The dataset includes six columns containing title, score, url address link to the discussion page on Reddit itself ,comment count ,created time stamp meaning when was it posted/uploaded/communicated and body containing actual text written regarding that particular post/discussion. By separately analyzing each column it can be made out what type information user require in regard with various aspects related to technology based discussions. One can develop hypothesis about correlations between different factors associated with rating or comment count by separate analysis within those columns themselves like discuss what does people comment or react mostly upon viewing which type of post inside reddit ? Does high rating always come along with extremely long comments.? And many more .By researching this way one can discover real facts hidden behind social networking websites such as reddit which contains large amount of rich information regarding user’s interest in different topics related to tech gadgets or otherwise .We can analyze different trends using voice search technology etc in order visualize users overall reaction towards any kind of information shared through public forums like stack overflow sites ,facebook posts etc .These small instances will allow us gain heavy insights for research purpose thereby providing another layer for potential business opportunities one may benefit from over a given period if not periodcally monitored .

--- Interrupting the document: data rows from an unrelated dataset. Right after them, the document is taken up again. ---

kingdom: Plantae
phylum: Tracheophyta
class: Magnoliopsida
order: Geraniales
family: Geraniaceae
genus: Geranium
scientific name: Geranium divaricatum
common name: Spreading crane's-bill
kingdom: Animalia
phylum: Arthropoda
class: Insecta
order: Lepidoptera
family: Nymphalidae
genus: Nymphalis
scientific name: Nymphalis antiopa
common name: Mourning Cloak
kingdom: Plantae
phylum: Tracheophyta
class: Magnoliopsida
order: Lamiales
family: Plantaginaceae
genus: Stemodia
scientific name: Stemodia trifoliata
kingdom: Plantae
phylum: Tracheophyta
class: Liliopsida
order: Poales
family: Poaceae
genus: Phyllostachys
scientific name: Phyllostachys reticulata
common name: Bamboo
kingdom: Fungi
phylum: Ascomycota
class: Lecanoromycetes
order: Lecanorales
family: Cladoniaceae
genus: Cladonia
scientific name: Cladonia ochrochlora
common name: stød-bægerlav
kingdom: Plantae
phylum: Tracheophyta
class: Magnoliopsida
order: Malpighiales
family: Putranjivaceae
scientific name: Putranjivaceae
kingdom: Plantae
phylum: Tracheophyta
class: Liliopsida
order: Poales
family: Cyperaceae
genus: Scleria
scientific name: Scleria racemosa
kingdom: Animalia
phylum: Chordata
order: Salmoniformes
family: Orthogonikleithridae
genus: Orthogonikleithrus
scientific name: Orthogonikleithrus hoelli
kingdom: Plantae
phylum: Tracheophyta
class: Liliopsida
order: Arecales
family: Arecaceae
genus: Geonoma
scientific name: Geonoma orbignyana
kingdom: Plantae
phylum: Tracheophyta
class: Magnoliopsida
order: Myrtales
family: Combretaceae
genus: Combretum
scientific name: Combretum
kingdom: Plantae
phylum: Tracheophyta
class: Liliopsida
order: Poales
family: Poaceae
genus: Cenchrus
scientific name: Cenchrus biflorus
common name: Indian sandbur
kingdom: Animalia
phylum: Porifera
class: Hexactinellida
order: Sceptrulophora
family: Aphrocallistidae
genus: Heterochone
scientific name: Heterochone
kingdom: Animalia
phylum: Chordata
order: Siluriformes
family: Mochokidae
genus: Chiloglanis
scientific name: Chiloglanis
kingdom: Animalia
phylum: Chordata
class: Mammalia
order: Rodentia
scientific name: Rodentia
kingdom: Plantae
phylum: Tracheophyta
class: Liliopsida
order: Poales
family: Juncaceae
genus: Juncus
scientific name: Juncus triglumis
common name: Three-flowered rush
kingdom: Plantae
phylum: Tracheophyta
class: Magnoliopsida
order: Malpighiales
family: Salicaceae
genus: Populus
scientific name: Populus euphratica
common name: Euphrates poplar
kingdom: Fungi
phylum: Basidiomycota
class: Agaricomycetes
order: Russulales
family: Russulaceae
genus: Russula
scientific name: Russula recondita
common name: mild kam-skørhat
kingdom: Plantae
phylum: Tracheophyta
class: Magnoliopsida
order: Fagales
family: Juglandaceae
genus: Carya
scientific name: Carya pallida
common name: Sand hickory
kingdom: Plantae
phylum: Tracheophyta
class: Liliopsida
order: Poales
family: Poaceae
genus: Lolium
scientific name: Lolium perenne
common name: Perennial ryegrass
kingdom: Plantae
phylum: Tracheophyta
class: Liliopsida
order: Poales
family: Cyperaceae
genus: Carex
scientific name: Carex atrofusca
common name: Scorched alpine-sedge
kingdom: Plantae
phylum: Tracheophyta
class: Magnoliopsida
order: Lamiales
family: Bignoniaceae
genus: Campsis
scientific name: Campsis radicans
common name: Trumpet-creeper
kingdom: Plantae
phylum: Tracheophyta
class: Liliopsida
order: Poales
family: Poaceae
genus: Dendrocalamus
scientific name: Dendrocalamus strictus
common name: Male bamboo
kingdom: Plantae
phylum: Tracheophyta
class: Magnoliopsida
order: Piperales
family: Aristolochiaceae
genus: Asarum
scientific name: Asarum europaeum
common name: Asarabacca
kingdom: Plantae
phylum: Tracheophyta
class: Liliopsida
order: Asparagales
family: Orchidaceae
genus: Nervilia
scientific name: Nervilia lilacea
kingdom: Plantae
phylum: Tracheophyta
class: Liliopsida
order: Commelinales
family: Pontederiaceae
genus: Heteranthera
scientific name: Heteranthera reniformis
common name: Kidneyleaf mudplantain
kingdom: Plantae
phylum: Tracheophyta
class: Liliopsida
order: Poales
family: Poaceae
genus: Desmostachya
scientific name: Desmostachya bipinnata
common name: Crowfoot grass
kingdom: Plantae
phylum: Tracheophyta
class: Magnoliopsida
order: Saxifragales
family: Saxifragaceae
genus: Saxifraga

- Companies can use this dataset to create targeted online marketing campaigns directed towards Reddit users interested in specific areas of technology.
- Academic researchers can use the data to track and analyze trends in conversations related to technology on Reddit over time.
- Technology professionals can utilize the comments and discussions on this dataset as a way of gauging public opinion and consumer sentiment towards certain technological advancements or products
If you use this dataset in your research, please credit the original authors. Data Source
License: CC0 1.0 Universal (CC0 1.0) - Public Domain Dedication No Copyright - You can copy, modify, distribute and perform the work, even for commercial purposes, all without asking permission. See Other Information.
File: technology.csv | Column name | Description | |:--------------|:--------------------------------------------------------------------------| | title | The title of the discussion. (String) | | score | The score of the discussion as measured by Reddit contributors. (Integer) | | url | The website URL associated with the discussion. (String) | | comms_num | The number of comments associated with the discussion. (Integer) | | created | The date and time the discussion was created. (DateTime) | | body | The body content of the discussion. (String) | | timestamp | The timestamp of the discussion. (Integer) |
If you use this dataset in your research, please credit the original authors. If you use this dataset in your research, please credit Reddit.